On board s/y Bushido
‘Trimming the Jib’ is a short essay by Ernest Hemingway and it has to do with the sea. And love. And passion. He wrote it shortly before The Old Man and the Sea, which helped land him the Nobel Prize in Literature. Here it is in its entirety:
He ran aground on the same reef as before. Pablo was drunk and dreaming of Conchita. He was always dreaming of Conchita. When he wasn’t dreaming of her he would avoid the reef. But he was always dreaming. And drinking.
The reef was hard, not made of mud or sand, but rock. Pablo was old, and his legs were heavy in the thighs. Pablo was also lazy, but he knew the coast like Conchita’s breasts, powerful and beautiful and taut at his touch. But he was drunk and dreaming of her and was stuck on the hard reef.
‘Once aground you will want to refloat as quickly as possible,’ he told himself. He took another swig. And thought of Conchita. And the boat did not move. Pablo thought how the earth had moved that morning with Conchita, and took another swig.

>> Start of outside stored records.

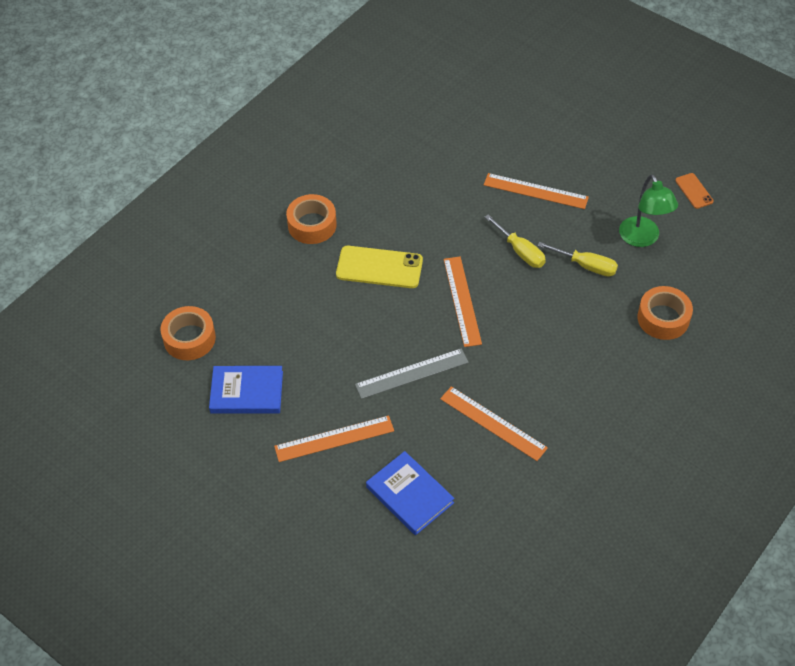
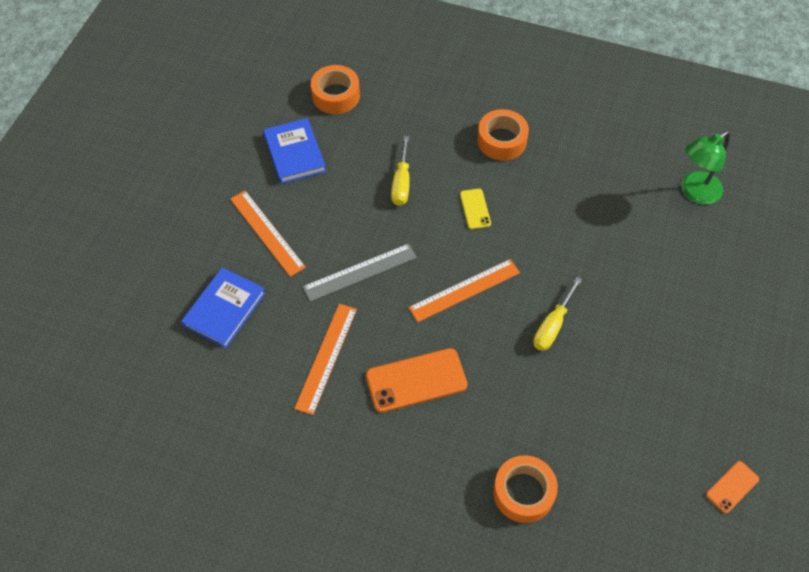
camera: 70 degrees right, 5 degrees up
yellow phone [336,246,423,288] -> yellow phone [460,189,491,229], size x0.54
grey ruler [355,348,469,399] -> grey ruler turned 75 degrees counterclockwise [303,244,417,301]
orange ruler [484,173,589,209] -> none
yellow screwdriver [537,242,618,277] -> yellow screwdriver moved to [391,136,410,206]
green lamp [619,174,678,247] -> green lamp moved to [681,131,730,205]
none -> orange phone [366,348,468,413]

He waited for the tide to come. When the tide rises you can sit and wait to float off. But when it’s ebbing, it means Conchita will be alone. The tide was ebbing. He took another swig. He thought of Conchita alone. He jumped in the water and swam for it. But Pablo was old and the tide was ebbing fast. His last thought was of her as the tide swept him out to sea.
OK, OK, so he didn’t write it, I did, and there was no Nobel — so what? I had six guests on board last week, all much smarter than me, and none of them had won it either.